# WORK TO COMPLETE
Within the listing below, please copy exactly the lines between the line holding "146 4 23.66" and the line holding "838 213 240.94", inclusive.

# DATASET CONTENT
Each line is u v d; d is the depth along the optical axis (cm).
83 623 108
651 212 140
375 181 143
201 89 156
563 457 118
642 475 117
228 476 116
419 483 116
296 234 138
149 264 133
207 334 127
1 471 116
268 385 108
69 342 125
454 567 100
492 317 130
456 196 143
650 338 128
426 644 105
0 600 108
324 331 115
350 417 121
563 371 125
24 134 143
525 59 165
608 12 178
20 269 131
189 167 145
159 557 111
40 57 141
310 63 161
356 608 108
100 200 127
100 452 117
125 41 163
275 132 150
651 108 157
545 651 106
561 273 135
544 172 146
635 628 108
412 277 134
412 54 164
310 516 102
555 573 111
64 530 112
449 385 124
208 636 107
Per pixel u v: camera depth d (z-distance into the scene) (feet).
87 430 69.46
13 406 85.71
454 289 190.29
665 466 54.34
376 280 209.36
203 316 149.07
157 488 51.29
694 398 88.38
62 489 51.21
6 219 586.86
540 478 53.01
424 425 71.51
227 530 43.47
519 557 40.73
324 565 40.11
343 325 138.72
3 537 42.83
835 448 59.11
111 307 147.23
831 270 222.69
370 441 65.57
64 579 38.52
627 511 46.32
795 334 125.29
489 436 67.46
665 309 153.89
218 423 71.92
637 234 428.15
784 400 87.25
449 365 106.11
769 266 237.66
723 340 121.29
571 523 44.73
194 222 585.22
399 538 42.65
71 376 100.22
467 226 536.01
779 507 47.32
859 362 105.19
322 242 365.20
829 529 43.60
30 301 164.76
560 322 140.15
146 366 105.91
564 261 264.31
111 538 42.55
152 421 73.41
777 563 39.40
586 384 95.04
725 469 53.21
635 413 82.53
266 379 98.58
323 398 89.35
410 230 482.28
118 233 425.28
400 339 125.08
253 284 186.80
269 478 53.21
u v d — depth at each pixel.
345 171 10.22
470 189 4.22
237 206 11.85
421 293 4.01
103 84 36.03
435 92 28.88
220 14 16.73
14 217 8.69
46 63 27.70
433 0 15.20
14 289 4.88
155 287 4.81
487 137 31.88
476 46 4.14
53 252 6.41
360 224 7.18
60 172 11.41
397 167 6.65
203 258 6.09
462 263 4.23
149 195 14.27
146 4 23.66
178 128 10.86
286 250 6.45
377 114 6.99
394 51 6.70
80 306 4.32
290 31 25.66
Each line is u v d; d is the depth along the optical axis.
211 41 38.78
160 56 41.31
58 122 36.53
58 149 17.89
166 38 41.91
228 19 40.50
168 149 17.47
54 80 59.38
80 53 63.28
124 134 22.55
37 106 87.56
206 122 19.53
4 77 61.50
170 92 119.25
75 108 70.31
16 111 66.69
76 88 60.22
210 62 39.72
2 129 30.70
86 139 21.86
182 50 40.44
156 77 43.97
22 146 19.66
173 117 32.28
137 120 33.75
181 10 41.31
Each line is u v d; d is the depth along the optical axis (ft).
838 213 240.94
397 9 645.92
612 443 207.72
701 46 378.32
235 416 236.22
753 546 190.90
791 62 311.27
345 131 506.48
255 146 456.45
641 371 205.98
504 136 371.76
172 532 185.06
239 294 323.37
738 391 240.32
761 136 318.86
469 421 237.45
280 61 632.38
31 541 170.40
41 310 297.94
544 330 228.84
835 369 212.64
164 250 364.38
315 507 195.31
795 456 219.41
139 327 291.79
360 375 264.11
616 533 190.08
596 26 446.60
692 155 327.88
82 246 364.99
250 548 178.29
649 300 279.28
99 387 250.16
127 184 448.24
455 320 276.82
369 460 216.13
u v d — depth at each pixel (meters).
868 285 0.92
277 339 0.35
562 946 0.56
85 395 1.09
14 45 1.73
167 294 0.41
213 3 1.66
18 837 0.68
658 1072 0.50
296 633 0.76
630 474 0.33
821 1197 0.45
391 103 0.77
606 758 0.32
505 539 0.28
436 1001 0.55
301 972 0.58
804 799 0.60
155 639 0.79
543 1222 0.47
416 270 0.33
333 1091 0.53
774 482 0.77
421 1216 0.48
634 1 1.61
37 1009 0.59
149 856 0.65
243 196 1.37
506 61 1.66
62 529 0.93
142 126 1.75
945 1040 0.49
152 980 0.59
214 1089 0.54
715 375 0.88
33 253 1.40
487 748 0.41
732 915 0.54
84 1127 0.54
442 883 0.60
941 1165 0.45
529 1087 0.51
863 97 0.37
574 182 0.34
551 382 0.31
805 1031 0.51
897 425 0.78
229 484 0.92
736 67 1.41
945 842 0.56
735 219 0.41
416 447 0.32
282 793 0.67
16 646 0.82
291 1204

# EXPECTED ANSWER
146 4 23.66
178 128 10.86
286 250 6.45
377 114 6.99
394 51 6.70
80 306 4.32
290 31 25.66
Each line is u v d; d is the depth along the optical axis.
211 41 38.78
160 56 41.31
58 122 36.53
58 149 17.89
166 38 41.91
228 19 40.50
168 149 17.47
54 80 59.38
80 53 63.28
124 134 22.55
37 106 87.56
206 122 19.53
4 77 61.50
170 92 119.25
75 108 70.31
16 111 66.69
76 88 60.22
210 62 39.72
2 129 30.70
86 139 21.86
182 50 40.44
156 77 43.97
22 146 19.66
173 117 32.28
137 120 33.75
181 10 41.31
Each line is u v d; d is the depth along the optical axis (ft).
838 213 240.94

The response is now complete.